Even before the current presidential election cycle began, the conventional wisdom was that the 2012 race to the White House would boil down to one issue and one issue only: the economy. The consensus among the political class all along has been that President Obama’s reelection would depend on convincing enough voters that the American economy, in the midst of one of the slowest recoveries in history, has finally turned the corner.
And on that all-important issue, the US president may have, at long last, crossed the reelection threshold. The official monthly jobs report, released on October 5, revealed that for the first time under the Obama presidency, the nation’s unemployment rate has gone below 8%.
The jobless rate in September was 7.8%, 0.3 percentage point below the August mark, according to the Bureau of Labour Statistics, an agency within the Department of Labour that keeps track of the employment figures.
The figure 7.8% is important because that was the unemployment rate in the United States when Obama took office in January 2009. Bringing it down to that level has been one of his campaign’s stated goals. It also advances a key White House argument that the administration’s policies — such as the bailout of the US auto industry and pumping of hundreds billions of dollars into the economy through stimulus packages — are working and a change of guard at this stage would have a disastrous effect on the economy that is now back on the growth track.
Obama was quick to remind the voters the same the day the report came out. “It is a reminder that this country has come too far to turn back now,” he told voters at a campaign stop in the swing state of Virginia.

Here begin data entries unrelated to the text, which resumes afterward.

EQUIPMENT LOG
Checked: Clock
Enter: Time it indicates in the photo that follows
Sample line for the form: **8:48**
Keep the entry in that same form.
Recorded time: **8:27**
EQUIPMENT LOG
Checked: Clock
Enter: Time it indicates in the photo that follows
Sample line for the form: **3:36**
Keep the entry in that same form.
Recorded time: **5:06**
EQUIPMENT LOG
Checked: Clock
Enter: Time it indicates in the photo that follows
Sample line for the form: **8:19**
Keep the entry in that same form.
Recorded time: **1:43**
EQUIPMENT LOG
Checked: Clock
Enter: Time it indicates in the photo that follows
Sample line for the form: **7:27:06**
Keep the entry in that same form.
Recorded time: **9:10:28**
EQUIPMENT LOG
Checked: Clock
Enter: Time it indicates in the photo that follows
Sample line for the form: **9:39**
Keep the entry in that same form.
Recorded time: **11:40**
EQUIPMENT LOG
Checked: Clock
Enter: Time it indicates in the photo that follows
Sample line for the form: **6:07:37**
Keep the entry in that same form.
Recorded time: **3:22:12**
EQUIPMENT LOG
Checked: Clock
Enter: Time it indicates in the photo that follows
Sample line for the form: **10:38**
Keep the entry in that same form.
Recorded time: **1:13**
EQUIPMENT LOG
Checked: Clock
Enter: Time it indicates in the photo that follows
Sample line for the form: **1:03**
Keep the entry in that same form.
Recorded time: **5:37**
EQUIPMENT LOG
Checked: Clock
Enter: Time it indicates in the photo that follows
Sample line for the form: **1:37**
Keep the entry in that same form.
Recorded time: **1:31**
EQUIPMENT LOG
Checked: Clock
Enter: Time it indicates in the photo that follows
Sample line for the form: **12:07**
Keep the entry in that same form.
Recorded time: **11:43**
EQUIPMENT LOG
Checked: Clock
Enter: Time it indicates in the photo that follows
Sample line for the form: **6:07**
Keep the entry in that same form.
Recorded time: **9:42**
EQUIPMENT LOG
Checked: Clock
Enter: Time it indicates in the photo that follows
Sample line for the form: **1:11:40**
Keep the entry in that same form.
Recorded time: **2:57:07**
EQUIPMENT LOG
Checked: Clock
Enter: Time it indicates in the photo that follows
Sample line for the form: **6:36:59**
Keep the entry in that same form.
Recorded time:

The report is also significant for the president from a historical perspective. In the post-Great Depression era, no president has ever been reelected with unemployment rate hovering above 8%.
Among the many economic indicators, the job market has been one of the few areas that have been underperforming since the current recovery began. The consistently high jobless rate so far during the recovery had economists dubbing it as a “jobless recovery”. The US stock market, on the other hand, has performed remarkably well during the Obama presidency. “Since Obama’s inauguration on January 20, 2009, all three major US stock indexes are up more than 60%,” according to CNBC. “The Nasdaq Composite alone has soared a whopping 105%.”
In the short run, the jobs report provided the president’s campaign a much-needed boost the day after his widely panned debate performance. The debate had given Mitt Romney a lifeline and led to a tightening of the race in polls across the nation.
Peggy Hackney, an analyst with New York University, has examined the body language of Barack Obama & Mitt Romney in speeches and debates. Here’s are some signature gestures that they use.
The job report’s impact on the election process was also evident immediately. A number of Republicans, led by luminaries such as former General Electric CEO Jack Welch, questioned whether the unemployment data was tampered to benefit the president’s campaign. It also forced Romney to alter one of his favourite stump speech attack lines — that Obama has presided over 8% unemployment rate for 43 straight months.
The debate and the jobs report demonstrate the fluidity of this election. The race to the White House is a marathon not a sprint. The winner needs to have done the proper preparation, staying power, and the tenacity to deal with adversity when it comes along.